WHAT TO WORK ON: Extract each line in the material below that contains the word "category".

DATASET CONTENT:
----
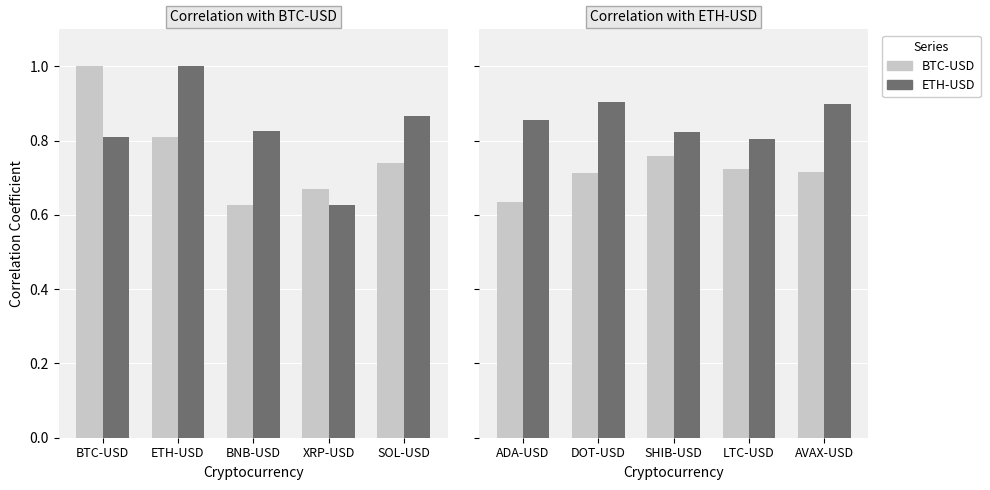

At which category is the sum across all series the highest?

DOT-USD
----
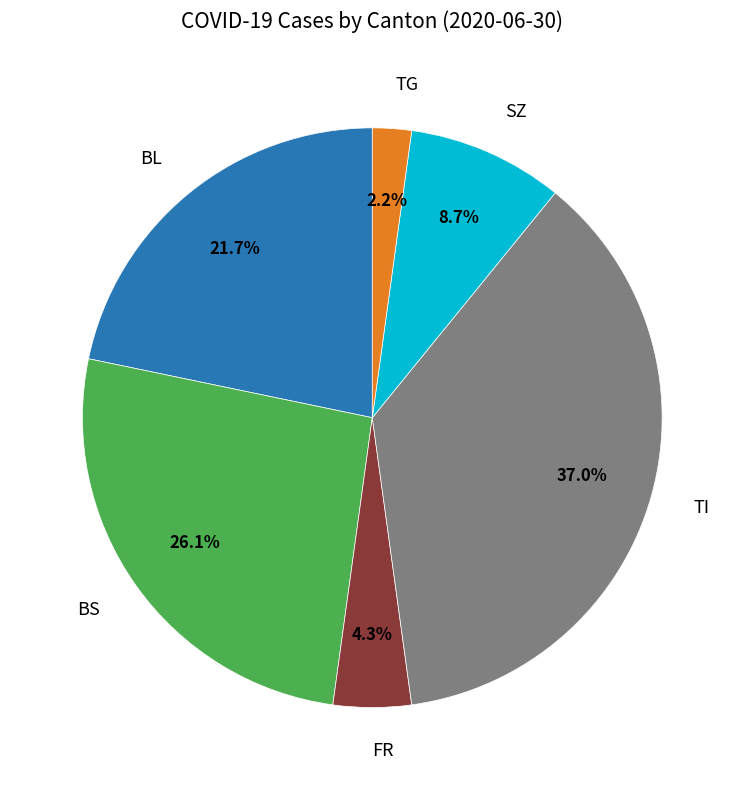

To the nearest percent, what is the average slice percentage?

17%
----
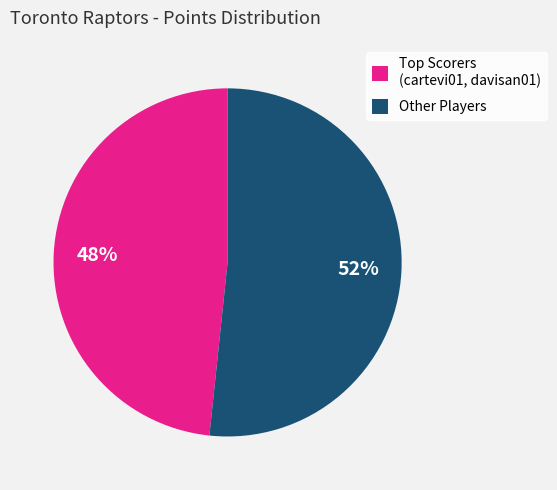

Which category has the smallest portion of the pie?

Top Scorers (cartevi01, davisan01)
----
PROBLEM SOLUTION:
At which category is the sum across all series the highest?
Which category has the smallest portion of the pie?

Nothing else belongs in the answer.